━━━━━ Data shown ━━━━━

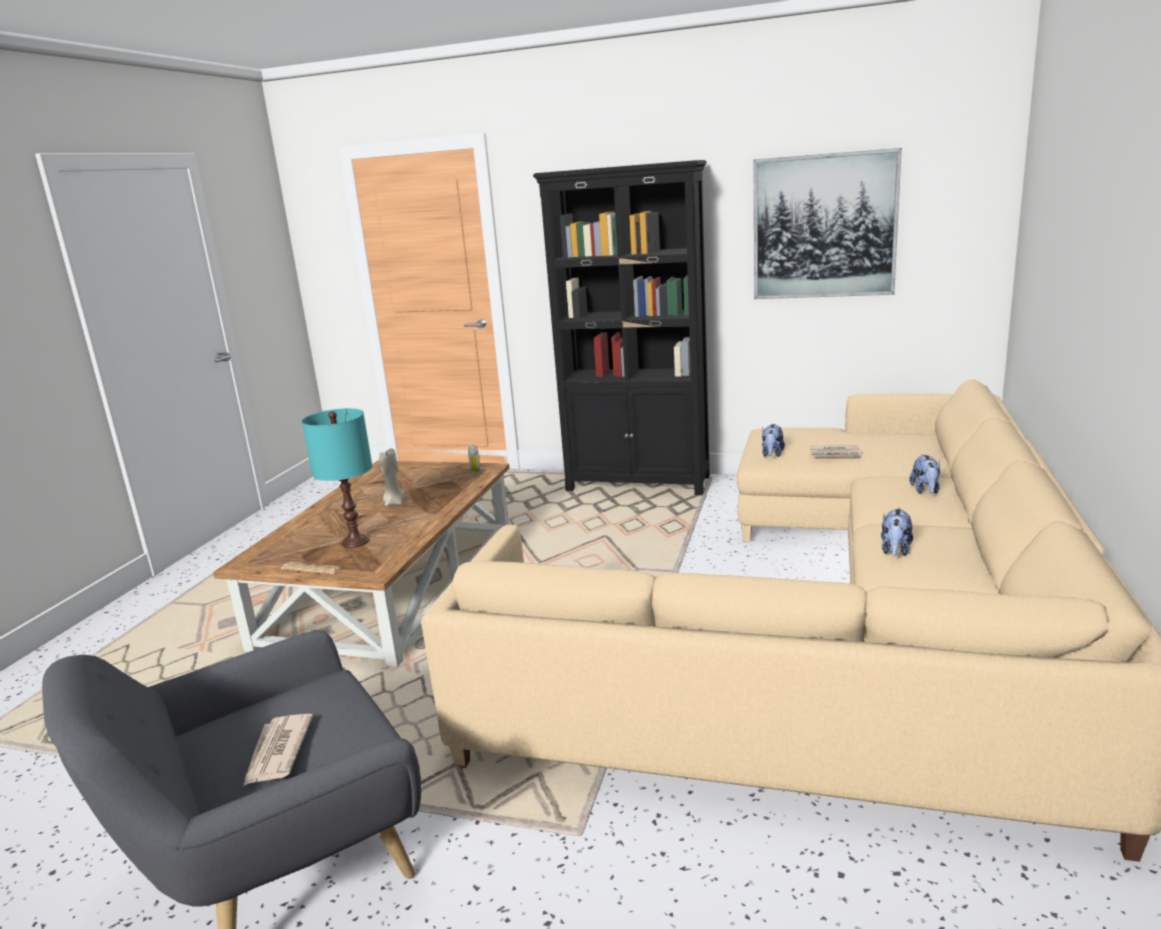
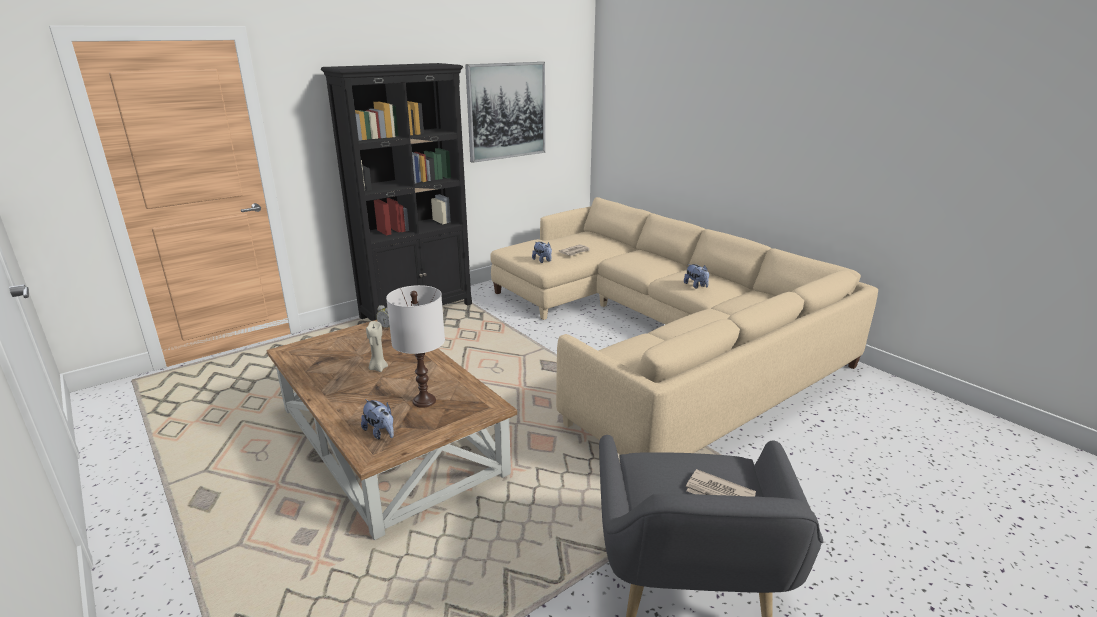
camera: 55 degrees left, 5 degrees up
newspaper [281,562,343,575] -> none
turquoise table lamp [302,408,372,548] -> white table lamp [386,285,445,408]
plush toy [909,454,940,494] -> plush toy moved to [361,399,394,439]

━━━━━
━━━━━ Data shown ━━━━━

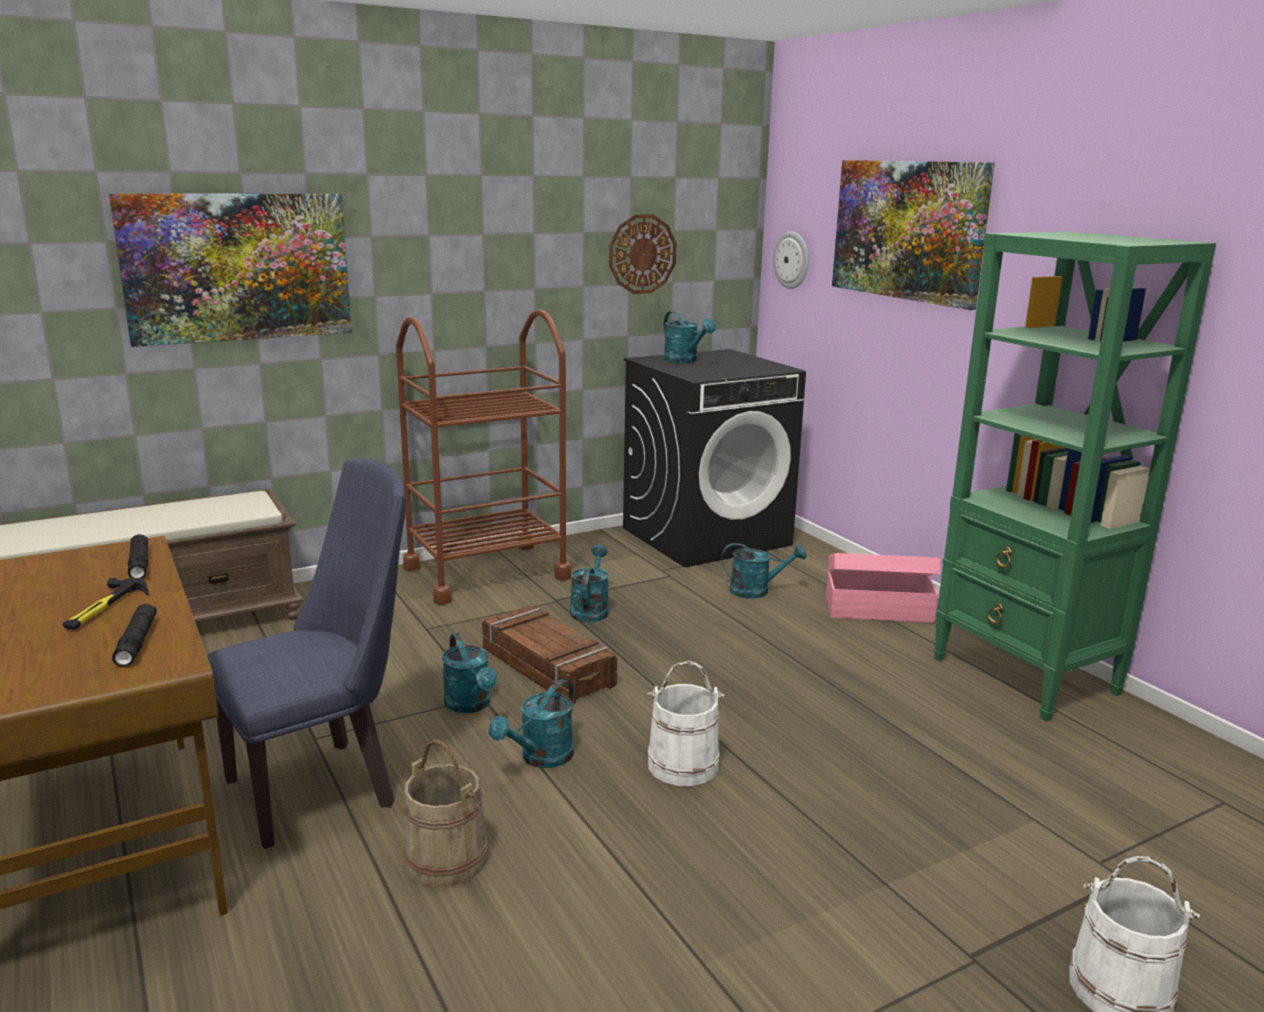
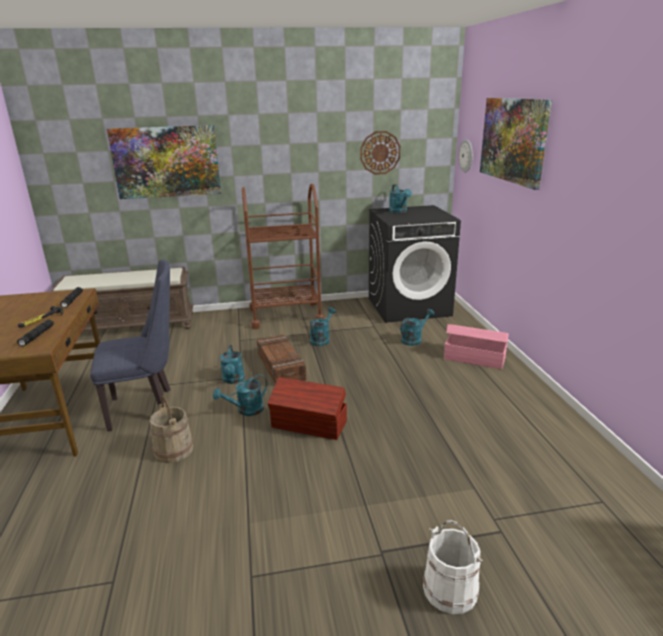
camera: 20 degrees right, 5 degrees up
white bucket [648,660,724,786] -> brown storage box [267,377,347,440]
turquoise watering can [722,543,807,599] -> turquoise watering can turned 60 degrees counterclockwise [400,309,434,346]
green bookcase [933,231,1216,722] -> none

━━━━━

- [Work item]: Return only the part of the records above that opens with the line containing "turquoise watering can [722,543,807,599]" and closes with the line containing "green bookcase [933,231,1216,722] -> none", ends included.

- [The answer]:
turquoise watering can [722,543,807,599] -> turquoise watering can turned 60 degrees counterclockwise [400,309,434,346]
green bookcase [933,231,1216,722] -> none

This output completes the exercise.